• **What the task asks**:
Word-for-word transcription: reproduce all of the data, but not the pictures.

• **Data shown**:

+++++

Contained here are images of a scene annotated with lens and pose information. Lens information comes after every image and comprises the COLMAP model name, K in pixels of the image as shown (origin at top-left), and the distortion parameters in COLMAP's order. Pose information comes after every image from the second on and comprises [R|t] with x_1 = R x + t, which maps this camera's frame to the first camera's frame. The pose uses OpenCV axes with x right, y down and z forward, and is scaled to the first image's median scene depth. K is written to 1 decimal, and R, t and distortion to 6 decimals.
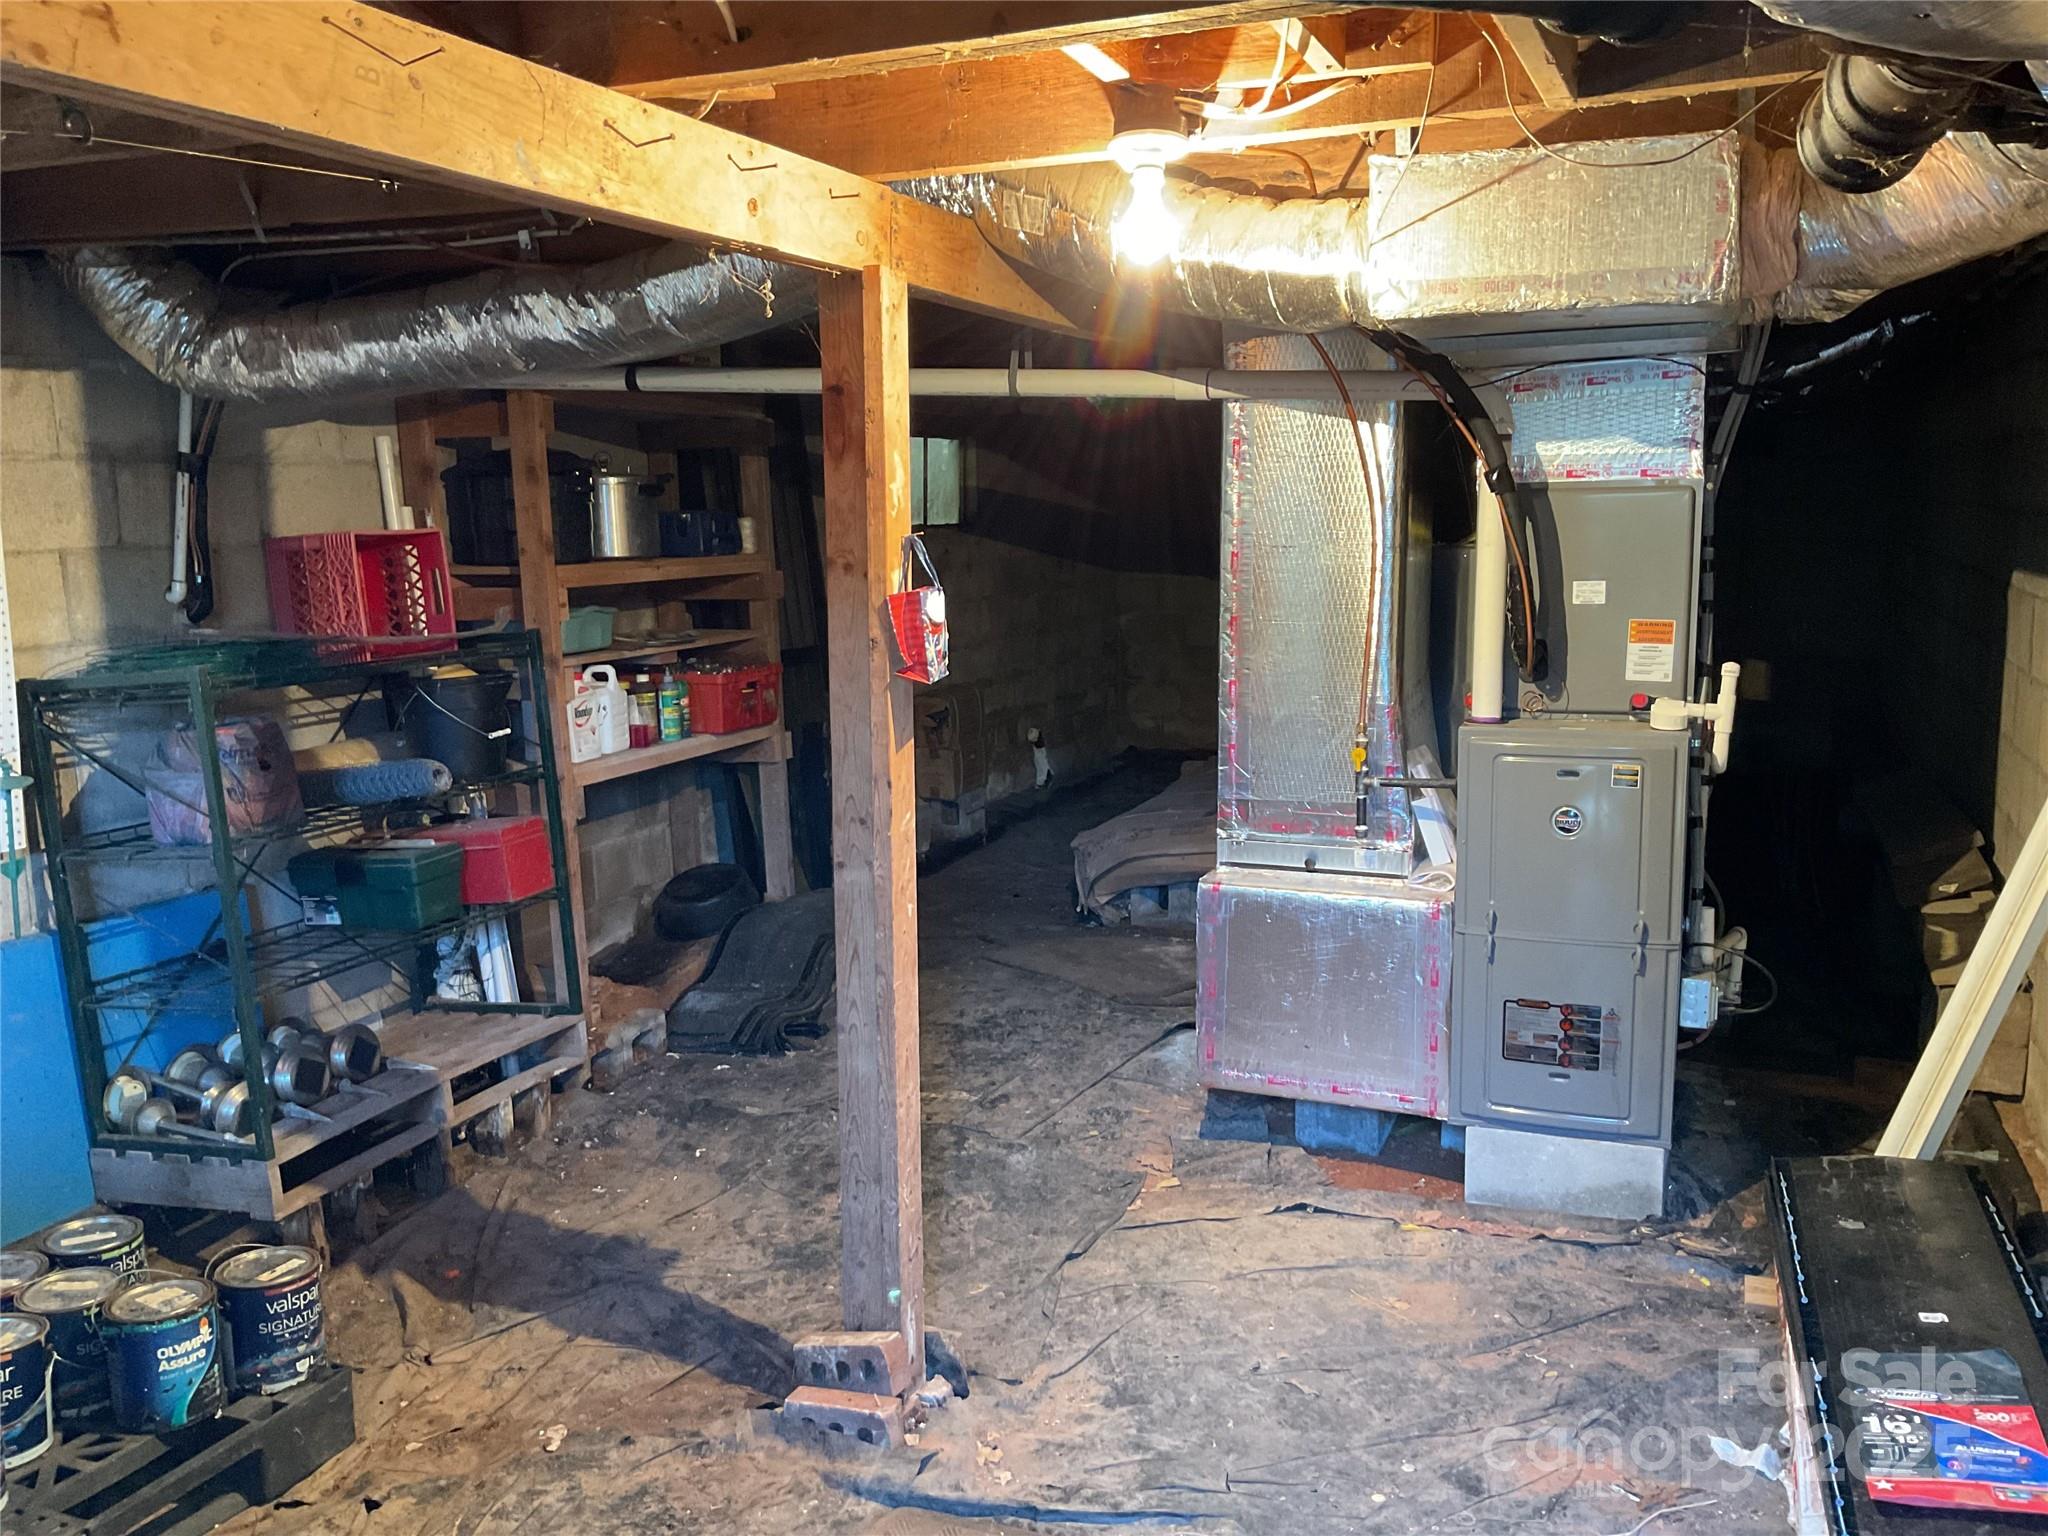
lens RADIAL K [[1694.9, 0, 984.3], [0, 1694.9, 771.0], [0, 0, 1]] dist [0.082034, -0.135720]
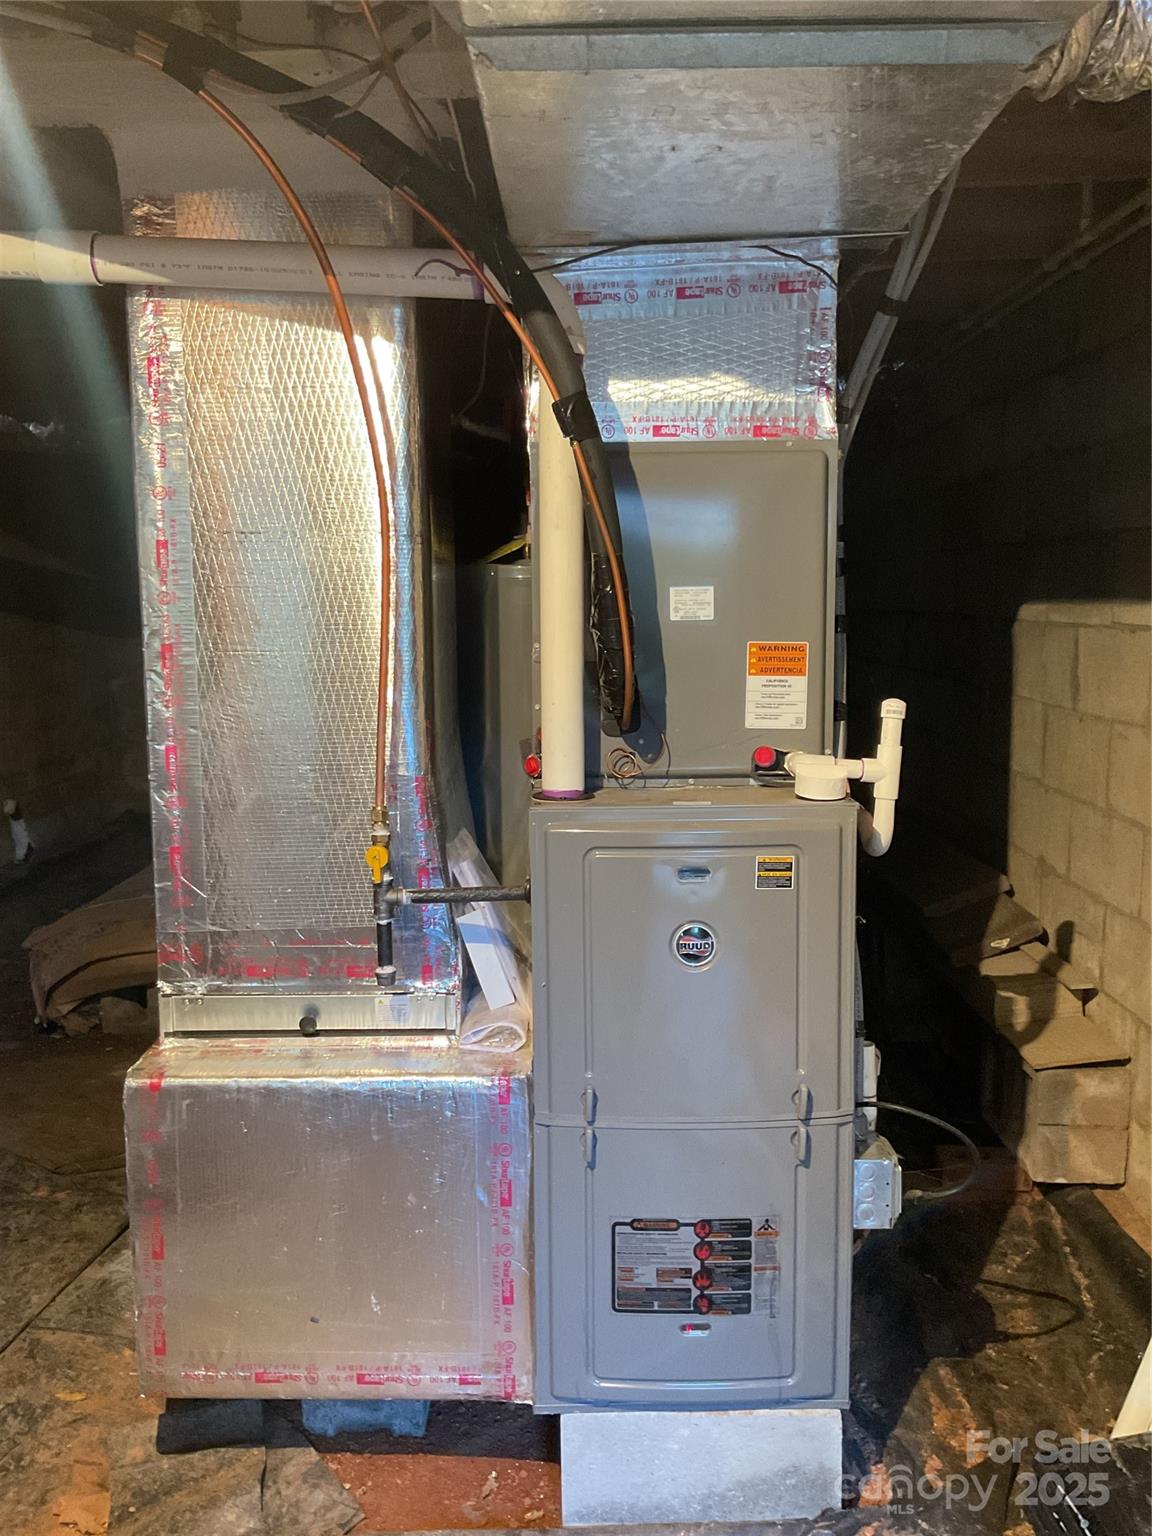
lens RADIAL K [[1271.2, 0, 582.3], [0, 1271.2, 765.4], [0, 0, 1]] dist [0.082034, -0.135720]
pose [[0.920768, -0.040461, 0.388007, 0.106254], [0.052455, 0.998416, -0.020368, -0.029592], [-0.386568, 0.039107, 0.921431, 0.523695]]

+++++

• **Task response**:
Contained here are images of a scene annotated with lens and pose information. Lens information comes after every image and comprises the COLMAP model name, K in pixels of the image as shown (origin at top-left), and the distortion parameters in COLMAP's order. Pose information comes after every image from the second on and comprises [R|t] with x_1 = R x + t, which maps this camera's frame to the first camera's frame. The pose uses OpenCV axes with x right, y down and z forward, and is scaled to the first image's median scene depth. K is written to 1 decimal, and R, t and distortion to 6 decimals.
lens RADIAL K [[1694.9, 0, 984.3], [0, 1694.9, 771.0], [0, 0, 1]] dist [0.082034, -0.135720]
lens RADIAL K [[1271.2, 0, 582.3], [0, 1271.2, 765.4], [0, 0, 1]] dist [0.082034, -0.135720]
pose [[0.920768, -0.040461, 0.388007, 0.106254], [0.052455, 0.998416, -0.020368, -0.029592], [-0.386568, 0.039107, 0.921431, 0.523695]]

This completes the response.